◆ Exercise text ◆
───

American Pie 22.07.05

If you write anything about America these days, it can end up on a
new website in the US, regardless of in which publication it
appears. WatchingAmerica.com has been set up by British writer
Robin Koerner and US journalist Will Kern, a former copy editor on the
International Herald Tribune. Every day they scour scores of
publications around the world; anything that mentions the US ends up on
the website. In just one day, for example, it ran stories from the
Tehran Times, the Hong Kong Standard, The Japanese Times, The Guardian,
The Korean News, Le Figaro, the Daily Star in Bangladesh and Iraq’s
Azzaman, which suggested Christopher Columbus made the biggest mistake
in history when he discovered America. Koerner thinks it’s important
that Americans know what the rest of the world is saying and thinking
about the US. The site is drawing about 6,000 visitors a day – but it’s
growing rapidly as word spreads. Among the regular daily visitors are
the US State Department and the CIA.

Alistair Cook’s ashes were
scattered in New York’s Central Park. The flamboyant US journalist
Hunter “Gonzo” Thompson is going one better – his remains are to be
scattered in space. A 150ft tower has been erected in the backyard of
the farmhouse home in Colorado where the ailing 67-year-old writer
committed suicide in February. On the six-month anniversary of his
death, a peyote-shaped flare containing his cremated remains will be
fired from the tower, to explode in the sky over Aspen. “It’s what he
wanted,” says Johnny Depp, the Hollywood actor and Thompson’s friend,
who is making the arrangements.

───

◆ Data extract ◆
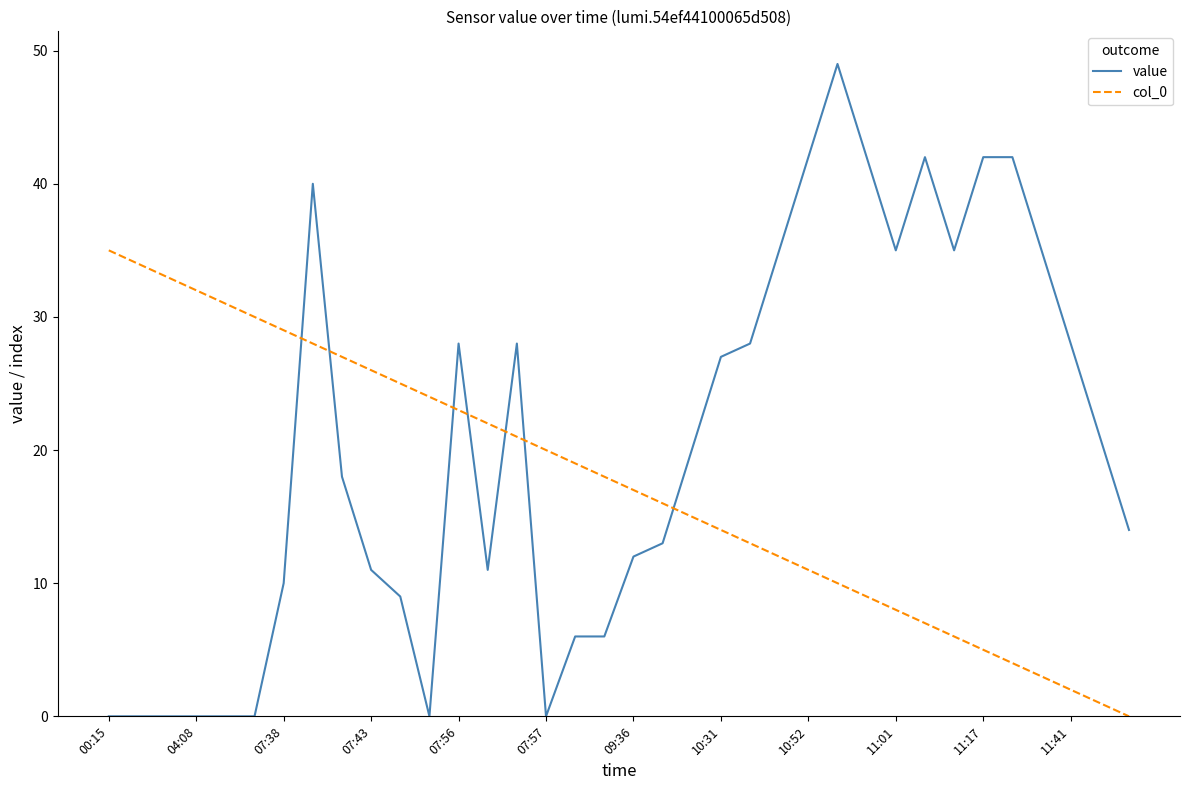

How many intersections are there between value and col_0?

7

───

◆ What you are asked to do ◆
Answer from the American Pie column:
(a) Which two people set up WatchingAmerica.com?
(b) About how many visitors a day is the site drawing?
(c) Over which place will the flare holding Hunter Thompson's remains explode?

◆ Reply ◆
(a) Robin Koerner and Will Kern
(b) About 6,000
(c) Aspen